*** Data listing Section Begins ***

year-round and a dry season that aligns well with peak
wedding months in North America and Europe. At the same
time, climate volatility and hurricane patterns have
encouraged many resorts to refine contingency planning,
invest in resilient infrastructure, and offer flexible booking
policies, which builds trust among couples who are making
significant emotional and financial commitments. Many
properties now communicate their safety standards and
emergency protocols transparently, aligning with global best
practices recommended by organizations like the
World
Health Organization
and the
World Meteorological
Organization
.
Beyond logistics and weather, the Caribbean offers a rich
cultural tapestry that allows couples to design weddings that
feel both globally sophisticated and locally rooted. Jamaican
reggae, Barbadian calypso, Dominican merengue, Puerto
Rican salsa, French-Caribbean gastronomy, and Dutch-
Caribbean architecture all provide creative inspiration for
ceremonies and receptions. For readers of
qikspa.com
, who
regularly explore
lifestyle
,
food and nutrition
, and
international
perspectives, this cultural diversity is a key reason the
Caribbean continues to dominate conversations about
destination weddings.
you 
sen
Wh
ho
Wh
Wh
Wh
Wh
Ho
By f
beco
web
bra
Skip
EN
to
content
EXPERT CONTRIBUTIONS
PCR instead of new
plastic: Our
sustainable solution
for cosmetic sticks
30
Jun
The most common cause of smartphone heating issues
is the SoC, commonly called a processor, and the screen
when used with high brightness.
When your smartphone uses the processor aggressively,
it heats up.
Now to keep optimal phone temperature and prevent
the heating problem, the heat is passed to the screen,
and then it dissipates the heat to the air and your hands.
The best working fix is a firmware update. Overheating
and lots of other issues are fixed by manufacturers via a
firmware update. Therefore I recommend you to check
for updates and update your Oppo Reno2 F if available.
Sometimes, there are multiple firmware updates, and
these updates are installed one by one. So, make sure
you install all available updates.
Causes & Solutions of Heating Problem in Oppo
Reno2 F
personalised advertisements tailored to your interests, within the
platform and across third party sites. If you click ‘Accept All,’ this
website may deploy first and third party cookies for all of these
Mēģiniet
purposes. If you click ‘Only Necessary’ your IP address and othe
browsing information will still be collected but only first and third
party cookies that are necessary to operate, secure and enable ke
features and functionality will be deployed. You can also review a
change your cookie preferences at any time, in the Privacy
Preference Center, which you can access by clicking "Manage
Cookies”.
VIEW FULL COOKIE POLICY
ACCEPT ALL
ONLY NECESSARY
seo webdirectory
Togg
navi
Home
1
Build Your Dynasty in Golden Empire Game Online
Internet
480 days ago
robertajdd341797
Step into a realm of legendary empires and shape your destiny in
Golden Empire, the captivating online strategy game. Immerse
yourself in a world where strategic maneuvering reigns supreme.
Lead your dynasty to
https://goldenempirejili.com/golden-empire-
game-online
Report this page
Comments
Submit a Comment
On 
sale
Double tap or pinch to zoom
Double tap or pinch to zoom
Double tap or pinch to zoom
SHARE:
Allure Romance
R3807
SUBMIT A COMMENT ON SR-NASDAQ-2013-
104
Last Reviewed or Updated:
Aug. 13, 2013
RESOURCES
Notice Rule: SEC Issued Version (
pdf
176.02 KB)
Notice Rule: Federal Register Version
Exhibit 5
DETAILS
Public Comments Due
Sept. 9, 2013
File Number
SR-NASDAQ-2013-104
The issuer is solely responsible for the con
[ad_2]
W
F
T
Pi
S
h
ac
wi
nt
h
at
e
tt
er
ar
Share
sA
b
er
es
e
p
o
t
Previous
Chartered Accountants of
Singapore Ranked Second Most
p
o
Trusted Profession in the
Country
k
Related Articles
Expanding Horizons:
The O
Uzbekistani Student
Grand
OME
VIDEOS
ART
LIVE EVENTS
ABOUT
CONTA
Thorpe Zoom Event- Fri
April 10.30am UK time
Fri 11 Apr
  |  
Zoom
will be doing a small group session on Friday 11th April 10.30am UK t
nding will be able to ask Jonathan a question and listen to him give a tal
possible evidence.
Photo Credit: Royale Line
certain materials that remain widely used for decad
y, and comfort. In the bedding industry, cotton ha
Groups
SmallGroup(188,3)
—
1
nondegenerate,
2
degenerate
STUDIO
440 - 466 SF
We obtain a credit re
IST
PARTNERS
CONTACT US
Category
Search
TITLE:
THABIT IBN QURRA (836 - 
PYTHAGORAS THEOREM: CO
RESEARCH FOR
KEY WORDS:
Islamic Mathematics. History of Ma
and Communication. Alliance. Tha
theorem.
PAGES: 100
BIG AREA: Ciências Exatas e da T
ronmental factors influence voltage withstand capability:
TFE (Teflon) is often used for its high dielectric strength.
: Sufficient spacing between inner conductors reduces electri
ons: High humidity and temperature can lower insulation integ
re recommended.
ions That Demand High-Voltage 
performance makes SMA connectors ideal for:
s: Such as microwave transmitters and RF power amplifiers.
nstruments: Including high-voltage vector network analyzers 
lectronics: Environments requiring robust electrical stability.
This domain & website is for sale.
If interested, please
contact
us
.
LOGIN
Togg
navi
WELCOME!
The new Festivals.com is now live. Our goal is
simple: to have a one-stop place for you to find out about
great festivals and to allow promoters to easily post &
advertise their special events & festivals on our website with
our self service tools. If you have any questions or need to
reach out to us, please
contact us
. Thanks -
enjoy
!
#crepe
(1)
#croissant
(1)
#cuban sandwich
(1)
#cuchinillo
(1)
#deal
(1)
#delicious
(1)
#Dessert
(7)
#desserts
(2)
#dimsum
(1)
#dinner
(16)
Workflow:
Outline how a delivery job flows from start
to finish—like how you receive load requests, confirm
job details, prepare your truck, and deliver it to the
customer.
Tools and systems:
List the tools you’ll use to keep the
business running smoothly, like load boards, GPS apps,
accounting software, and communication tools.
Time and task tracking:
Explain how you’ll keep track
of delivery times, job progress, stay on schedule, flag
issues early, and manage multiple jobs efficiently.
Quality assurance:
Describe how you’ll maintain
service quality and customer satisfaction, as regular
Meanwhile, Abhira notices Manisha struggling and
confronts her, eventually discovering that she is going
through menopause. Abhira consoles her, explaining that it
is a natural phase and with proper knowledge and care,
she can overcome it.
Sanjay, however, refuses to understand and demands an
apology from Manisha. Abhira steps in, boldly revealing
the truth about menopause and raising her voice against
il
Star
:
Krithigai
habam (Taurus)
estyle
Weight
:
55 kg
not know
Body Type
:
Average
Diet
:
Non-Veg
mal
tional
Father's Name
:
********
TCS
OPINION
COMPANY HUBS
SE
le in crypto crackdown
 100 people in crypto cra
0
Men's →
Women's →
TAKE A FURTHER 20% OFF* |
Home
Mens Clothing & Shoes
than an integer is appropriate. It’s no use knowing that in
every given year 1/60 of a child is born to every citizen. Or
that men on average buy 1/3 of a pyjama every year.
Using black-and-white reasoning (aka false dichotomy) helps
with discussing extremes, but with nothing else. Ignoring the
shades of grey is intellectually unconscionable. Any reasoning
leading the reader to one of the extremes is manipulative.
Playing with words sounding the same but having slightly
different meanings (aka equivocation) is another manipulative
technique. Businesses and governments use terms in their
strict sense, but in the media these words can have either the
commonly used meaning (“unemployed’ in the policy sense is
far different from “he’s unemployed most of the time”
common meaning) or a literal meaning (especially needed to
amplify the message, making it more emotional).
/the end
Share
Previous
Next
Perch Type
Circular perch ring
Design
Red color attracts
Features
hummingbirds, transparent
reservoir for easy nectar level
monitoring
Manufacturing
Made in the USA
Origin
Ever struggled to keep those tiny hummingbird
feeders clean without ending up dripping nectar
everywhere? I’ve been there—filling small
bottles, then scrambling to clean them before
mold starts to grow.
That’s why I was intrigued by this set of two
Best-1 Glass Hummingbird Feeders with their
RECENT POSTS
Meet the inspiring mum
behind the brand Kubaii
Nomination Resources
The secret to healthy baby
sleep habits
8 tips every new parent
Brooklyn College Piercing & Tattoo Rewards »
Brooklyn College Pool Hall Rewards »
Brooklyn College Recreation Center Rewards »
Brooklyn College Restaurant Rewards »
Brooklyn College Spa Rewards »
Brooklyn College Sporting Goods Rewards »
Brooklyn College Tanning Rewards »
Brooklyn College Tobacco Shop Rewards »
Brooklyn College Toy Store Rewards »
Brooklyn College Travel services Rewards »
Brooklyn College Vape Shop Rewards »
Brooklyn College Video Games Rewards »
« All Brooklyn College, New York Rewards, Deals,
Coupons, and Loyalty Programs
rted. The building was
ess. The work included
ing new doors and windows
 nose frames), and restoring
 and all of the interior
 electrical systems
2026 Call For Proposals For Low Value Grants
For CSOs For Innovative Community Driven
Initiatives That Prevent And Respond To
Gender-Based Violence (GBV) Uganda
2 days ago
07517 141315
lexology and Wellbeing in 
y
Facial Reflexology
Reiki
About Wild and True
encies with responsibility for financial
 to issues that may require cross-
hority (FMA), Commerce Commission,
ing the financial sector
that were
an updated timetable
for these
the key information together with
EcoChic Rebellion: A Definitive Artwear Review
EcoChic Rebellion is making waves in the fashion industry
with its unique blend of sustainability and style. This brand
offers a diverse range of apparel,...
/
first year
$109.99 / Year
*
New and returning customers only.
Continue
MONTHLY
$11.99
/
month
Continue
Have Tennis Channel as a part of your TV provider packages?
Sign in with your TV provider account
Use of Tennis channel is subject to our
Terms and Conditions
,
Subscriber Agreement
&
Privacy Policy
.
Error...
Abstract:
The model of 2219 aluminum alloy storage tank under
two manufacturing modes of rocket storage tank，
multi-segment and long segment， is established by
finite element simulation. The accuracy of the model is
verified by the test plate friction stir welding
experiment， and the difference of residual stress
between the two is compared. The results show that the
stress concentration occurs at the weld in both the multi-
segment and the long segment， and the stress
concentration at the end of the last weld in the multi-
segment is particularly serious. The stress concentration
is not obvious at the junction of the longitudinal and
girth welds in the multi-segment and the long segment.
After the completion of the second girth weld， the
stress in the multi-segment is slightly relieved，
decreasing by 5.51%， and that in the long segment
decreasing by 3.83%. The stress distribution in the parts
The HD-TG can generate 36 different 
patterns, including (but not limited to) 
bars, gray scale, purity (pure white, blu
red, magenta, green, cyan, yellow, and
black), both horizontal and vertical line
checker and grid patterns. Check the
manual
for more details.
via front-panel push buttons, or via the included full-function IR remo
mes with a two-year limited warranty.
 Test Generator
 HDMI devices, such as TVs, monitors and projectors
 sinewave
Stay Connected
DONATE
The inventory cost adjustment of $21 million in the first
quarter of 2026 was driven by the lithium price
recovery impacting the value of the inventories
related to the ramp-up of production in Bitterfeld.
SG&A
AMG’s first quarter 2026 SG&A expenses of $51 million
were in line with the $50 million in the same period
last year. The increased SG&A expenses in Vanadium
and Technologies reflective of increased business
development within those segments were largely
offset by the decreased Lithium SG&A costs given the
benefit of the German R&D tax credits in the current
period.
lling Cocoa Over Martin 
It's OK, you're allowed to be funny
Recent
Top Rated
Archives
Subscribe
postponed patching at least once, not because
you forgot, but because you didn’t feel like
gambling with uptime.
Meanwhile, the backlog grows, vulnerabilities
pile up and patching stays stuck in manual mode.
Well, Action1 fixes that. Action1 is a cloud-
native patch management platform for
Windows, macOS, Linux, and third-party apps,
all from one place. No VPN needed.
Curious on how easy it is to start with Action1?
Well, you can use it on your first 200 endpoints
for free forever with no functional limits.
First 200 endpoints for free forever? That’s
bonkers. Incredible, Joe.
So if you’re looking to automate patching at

*** Data listing Section Ends ***

- Task objective: Duplicate the lines from the start of the rows through the line containing "significant emotional and", including both the first and last lines of that stretch.

- Answer for this exercise:
year-round and a dry season that aligns well with peak
wedding months in North America and Europe. At the same
time, climate volatility and hurricane patterns have
encouraged many resorts to refine contingency planning,
invest in resilient infrastructure, and offer flexible booking
policies, which builds trust among couples who are making
significant emotional and financial commitments. Many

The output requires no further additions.